You can similarly highlight code that needs to be improved with FIXME.

Write docstrings

Python uses multi-line strings - docstrings - to document individual functions. Docstrings can be read by humans directly. They can be also be read by machines to create HTML documentation, so they’re particularly useful if your code is part of a publicly available package. There are three prevalent styles of docstrings:

reST is more prevalent because it’s the default in Sphinx, but I think the Google style is easier to read for humans and I prefer it. Here’s how you would document a function which counts the number of occurrences of a line:

def count_line(f, line):
    """
    Counts the number of times a line occurs. Case-sensitive.

    Arguments:
        f (file): the file to scan
        line (str): the line to count

    Returns:
        int: the number of times the line occurs.
    """
    num_instances = 0
    for l in f:
        if l.strip() == line:
            num_instances += 1

    return num_instances
def count_line(f, line):
    """
    Counts the number of times a line occurs. Case-sensitive.

    Parameters
    ----------
    f: file
        the file to scan
    line: str
        the line to count

    Returns
    -------
    int
        the number of times the line occurs.
    """
    num_instances = 0
    for l in f:
        if l.strip() == word:
            num_instances += 1

    return num_instances
def count_word(f, line):
    """
    Counts the number of times a line occurs. Case-sensitive.
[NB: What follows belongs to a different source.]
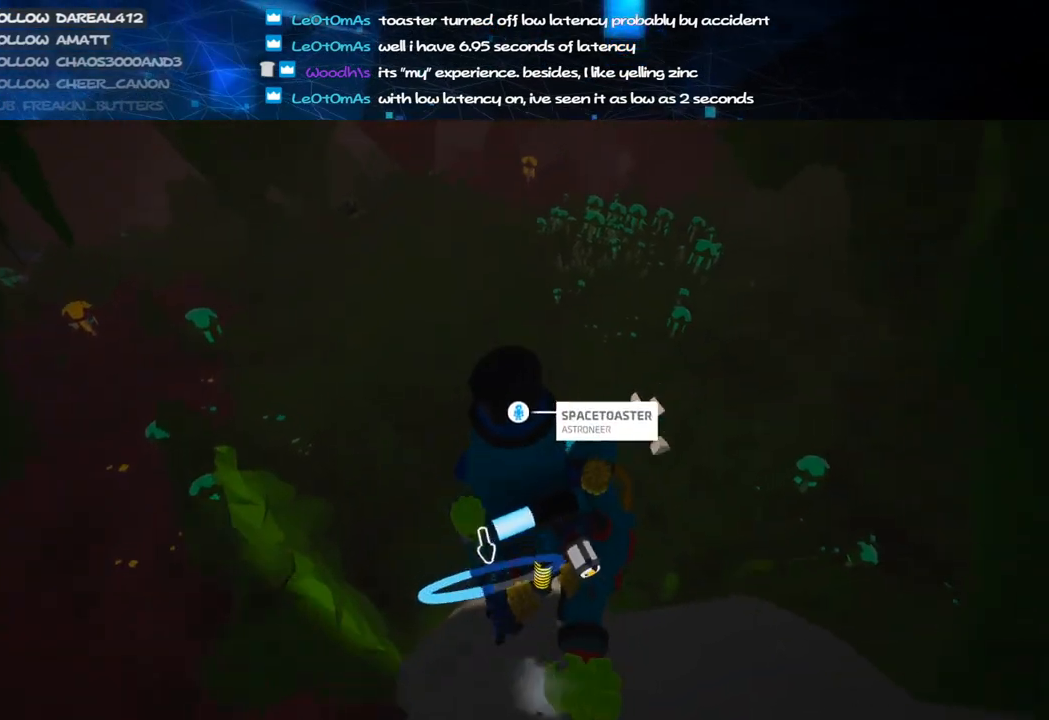
{"keys": ["w"], "mouse": ["right"], "events": [[60, "d", "up"]]}
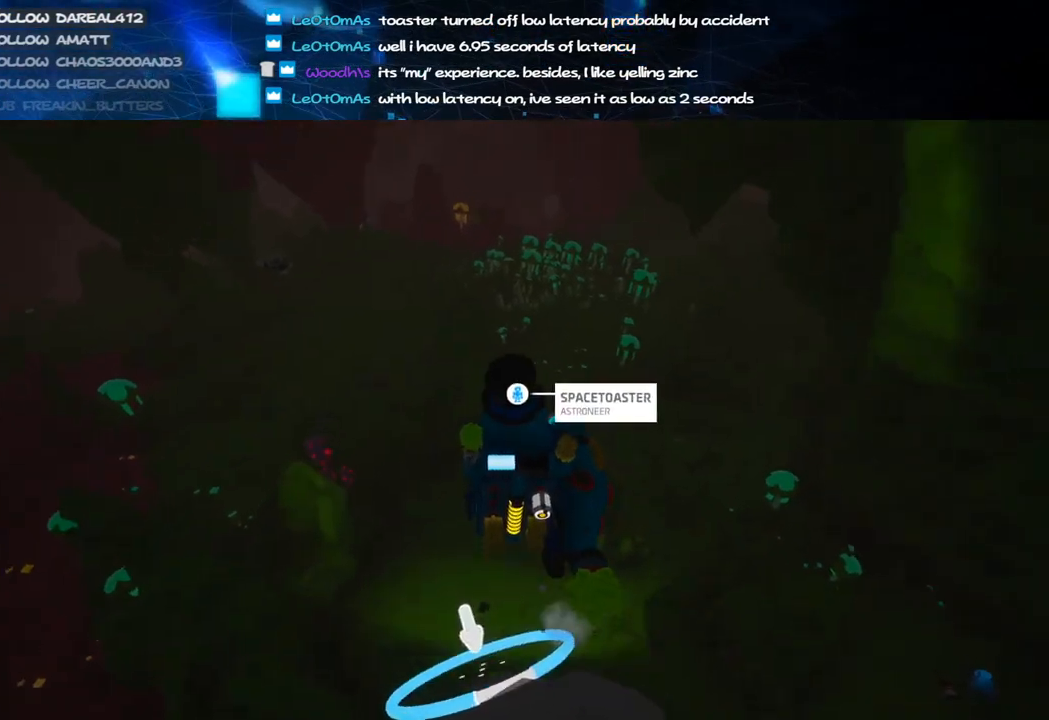
{"keys": ["a", "w"], "mouse": ["right"], "events": [[420, "a", "down"]]}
    :param f: the file to scan
    :type f: file
    :param line: the line to count
    :type line: str
    :returns: the number of times the line occurs.
    :rtype: int
    """
    num_instances = 0
    for l in f:
        if l.strip() == line:
            num_instances += 1

    return num_instances

Docstrings for this function will appear in the REPL and in jupyter notebook when you type help(count_word) - they will also be parsed and displayed in IDEs like vscode and PyCharm.

See which style of docstring you prefer and stick to it. Autodocstring, an extension in vscode, can you help you automatically generate a docstring stub. It uses the Google style by default.

Warning

Docstrings can age poorly. When your arguments change, it’s easy to forget to change the docstring accordingly. I prefer to wait until later in the development process when function interfaces are stable to start writing docstrings.
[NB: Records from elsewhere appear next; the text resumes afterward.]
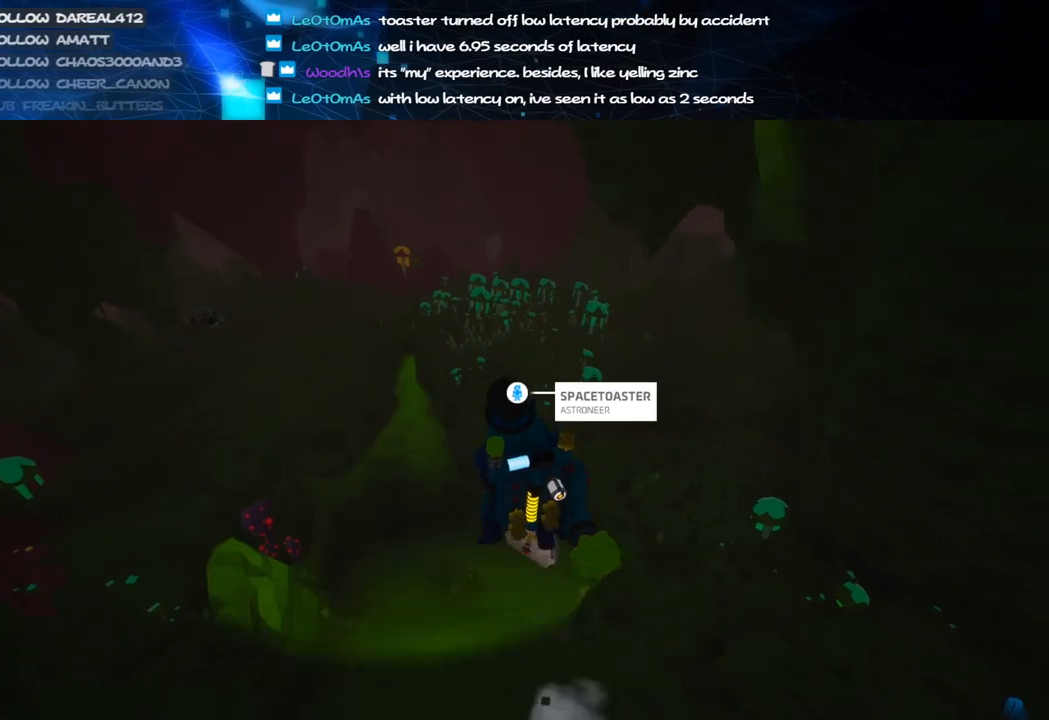
{"keys": [], "mouse": [], "events": [[60, "a", "up"], [200, "mouse_right", "up"], [280, "q", "down"], [380, "q", "up"], [380, "w", "up"]]}
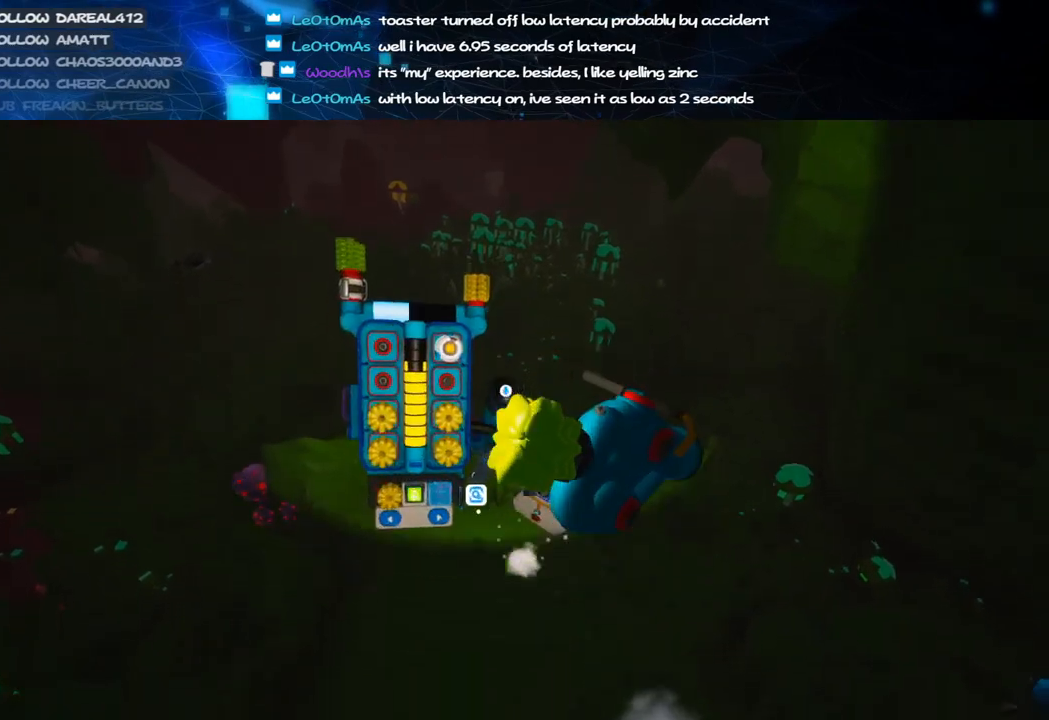
{"keys": [], "mouse": [], "events": [[340, "w", "down"], [460, "w", "up"]]}
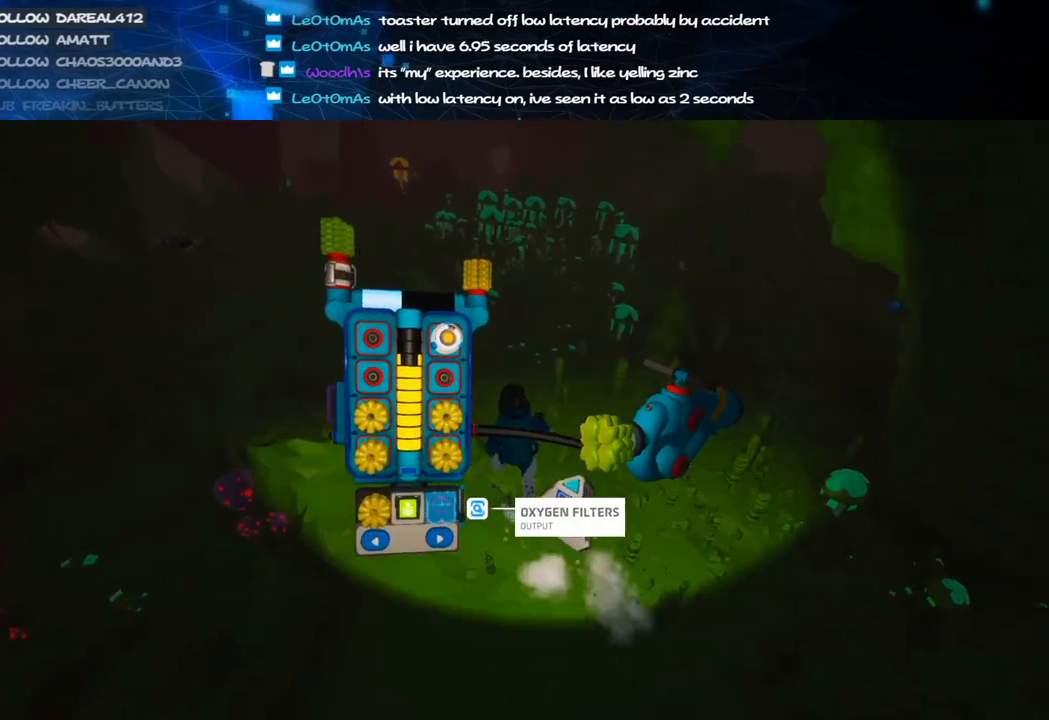
{"keys": ["w"], "mouse": ["right"], "events": [[60, "mouse_left", "down"], [160, "mouse_left", "up"], [160, "mouse_right", "down"], [200, "q", "down"], [280, "q", "up"], [420, "w", "down"]]}
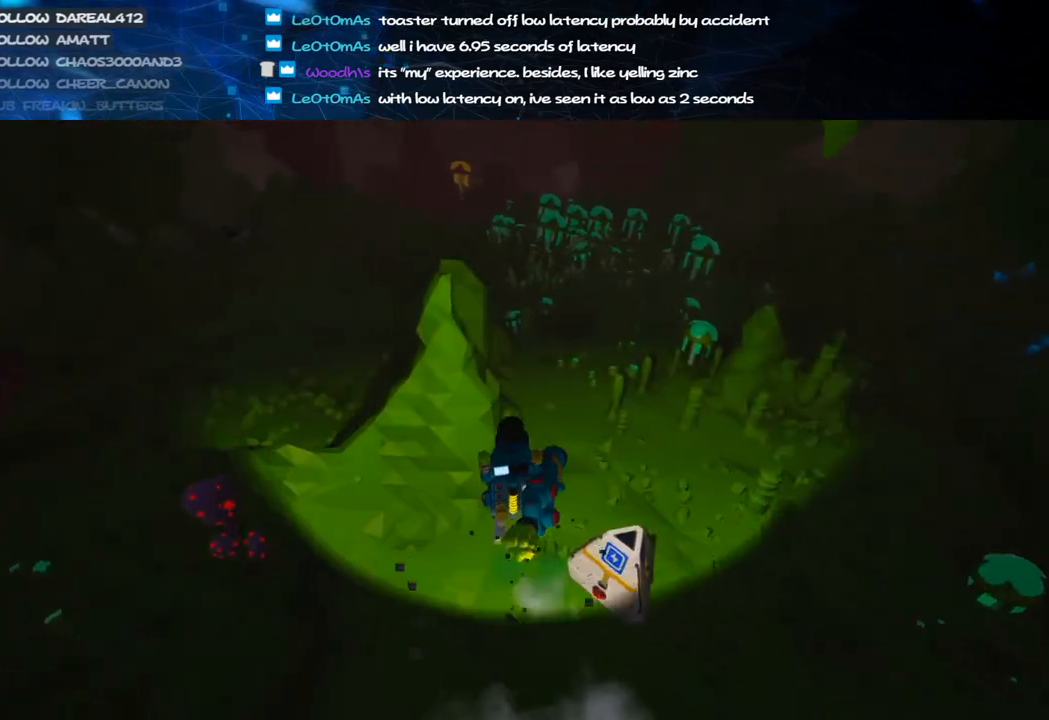
{"keys": ["d", "w"], "mouse": ["right"], "events": [[220, "d", "down"]]}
Publish docs on Readthedocs

You know those sweet static docs that you see on readthedocs? You can generate this kind of documentation from docstrings using Sphinx. There’s a great tutorial to get you started, but in essence getting basic generated docs is a matter of typing 4 commands:

pip install sphinx
cd docs
sphinx-quickstart
make html

Uploading the docs to readthedocs (or Github pages or netlify) is a one-command affair. Docs which focus exclusively on usage (what arguments to use, their types, the returns) are of pretty limited use by themselves. They’re powerful when combined with high-level instructions, tutorials and walkthroughs. We’ll cover how to write these in the next chapter.

Discussion

Good documentation helps maintain the long-term memory of a project. Very tricky code must be documented with care so that the memory of its intent and implementation is preserved. However, if you have a choice between documenting tricky code and refactoring the code so that it’s less tricky, you’ll often find that refactoring code pays off over the long term. Similarly, it’s often more productive to write unit tests that lock in how the code works than to explain how the code should work in words. Document code that needs to be documented, improve the code that can be improved, and develop the wisdom to tell them apart.

5-minute exercise

Write a docstring for a function you’ve worked on.


1

You can combine raising errors and write good docstrings.